The dependency graph shows direct dependencies, transitive dependencies, and how components relate to each other.
Installation
Command Line Scanner
Install the Python-based scanner:
pip install scanoss
Or use the standalone binary for faster scanning:
# Linux
curl -LO https://github.com/scanoss/scanner.c/releases/latest/download/scanoss-linux-amd64
chmod +x scanoss-linux-amd64
sudo mv scanoss-linux-amd64 /usr/local/bin/scanoss
# macOS
brew install scanoss/tap/scanoss
Docker
docker pull scanoss/scanoss-py
docker run -v $(pwd):/code scanoss/scanoss-py scan /code
How to Use SCANOSS
Basic Scanning
Scan a directory and output results:
scanoss-py scan ./src --output results.json
Generate an SPDX SBOM:
scanoss-py scan ./src --format spdx --output sbom.spdx.json
Generate a CycloneDX SBOM:
scanoss-py scan ./src --format cyclonedx --output sbom.cdx.json
Configuration File
Create a scanoss.json configuration:
{
"scan": {
"output": "results.json",
"format": "json",
"threads": 4
},
"ignore": [
"node_modules",
"vendor",
"*.test.js"
],
"policies": {
"deny_licenses": ["GPL-3.0", "AGPL-3.0"],
"require_approval": ["LGPL-2.1"]
}
}
Run with configuration:
scanoss-py scan ./src --settings scanoss.json
API Integration
from scanoss import Scanner, ScanossApi
# Initialize scanner
scanner = Scanner()
# Scan a file
results = scanner.scan_file("path/to/source.py")
for match in results:
print(f"Component: {match['component']}")

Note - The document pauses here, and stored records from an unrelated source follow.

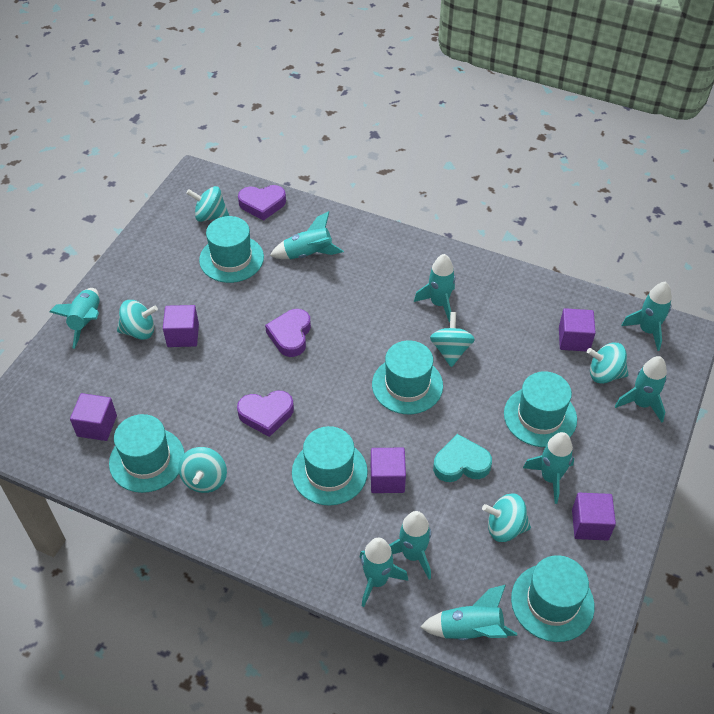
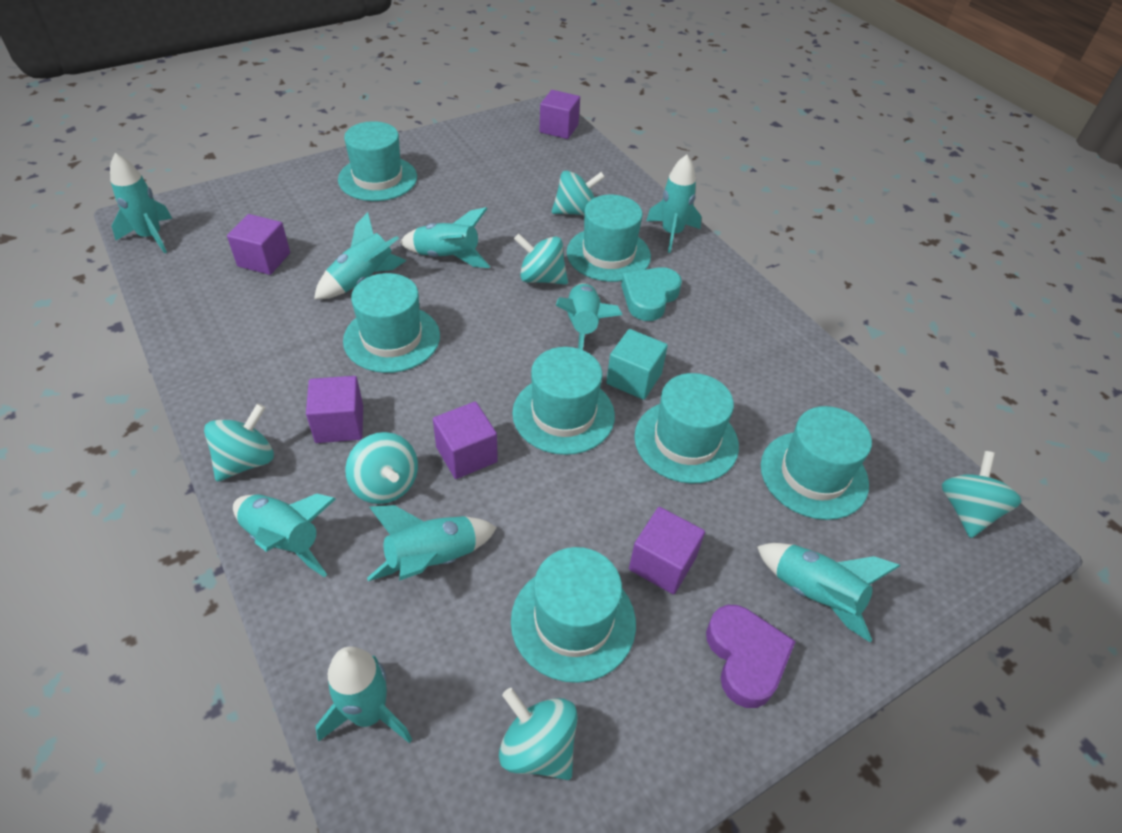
purple heart: 3 -> 1
turquoise cube: 0 -> 1
turquoise hat: 6 -> 7

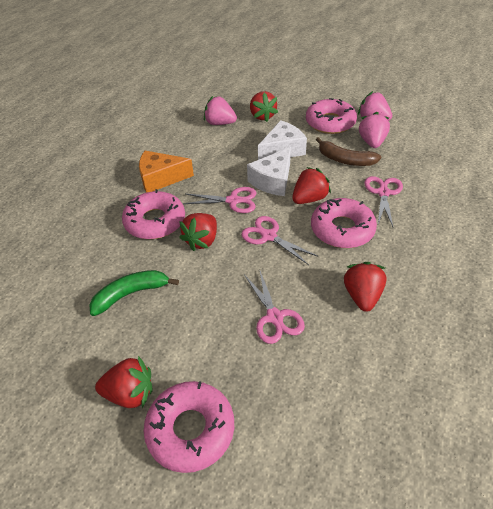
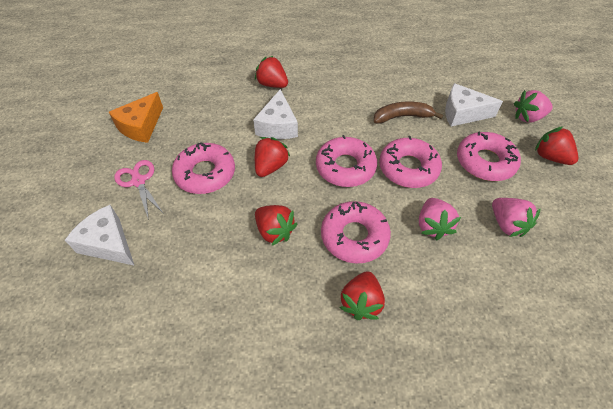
green banana: 1 -> 0
pink donut: 4 -> 5
pink scissors: 4 -> 1
white cheese: 2 -> 3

print(f"Version: {match['version']}")
print(f"License: {match['license']}")
print(f"Match: {match['matched']}%")
Comparing Codebases
Detect code shared between projects:
scanoss-py compare ./project-a ./project-b --output overlap.json
Integration
GitHub Actions
name: SCANOSS SCA
on: [push, pull_request]
jobs:
scan:
runs-on: ubuntu-latest
steps:
- uses: actions/checkout@v4
- name: Run SCANOSS Scan
uses: scanoss/scanoss-github-action@v1
with:
output: results.json
sbom-format: spdx
- name: Upload SBOM
uses: actions/upload-artifact@v4
with:
name: sbom
path: sbom.spdx.json
- name: Check for policy violations
run: |
if grep -q "GPL-3.0" results.json; then
echo "GPL-3.0 component detected - review required"
exit 1
fi
GitLab CI
scanoss:
image: scanoss/scanoss-py:latest
script:
- scanoss-py scan . --output results.json
- scanoss-py scan . --format cyclonedx --output sbom.cdx.json
artifacts:
paths:
- results.json
- sbom.cdx.json
Jenkins Pipeline
pipeline {
agent any
stages {
stage('SCANOSS Scan') {
steps {
sh 'pip install scanoss'
sh 'scanoss-py scan . --output scanoss-results.json'
}
}
stage('Check Licenses') {
steps {
script {
def results = readJSON file: 'scanoss-results.json'
// Custom license policy check
}
}
}
}
post {
always {
archiveArtifacts artifacts: 'scanoss-results.json'
}
}
}
When to Use SCANOSS
SCANOSS fits well when you need to:
- Detect open-source code beyond declared dependencies
- Find copy-pasted snippets that create license obligations
- Generate accurate SBOMs for regulatory compliance
- Audit acquisitions or third-party code contributions
- Run fast scans in CI/CD without heavy infrastructure
The tool excels at catching undeclared open-source usage that package-manager-based scanners miss.
Development teams who vendor dependencies, copy reference implementations, or accept external code contributions benefit from snippet-level detection.
For projects with well-maintained package manifests, traditional SCA tools may suffice.
SCANOSS adds value when you need deeper visibility into actual code provenance and want to catch compliance issues before they become legal problems.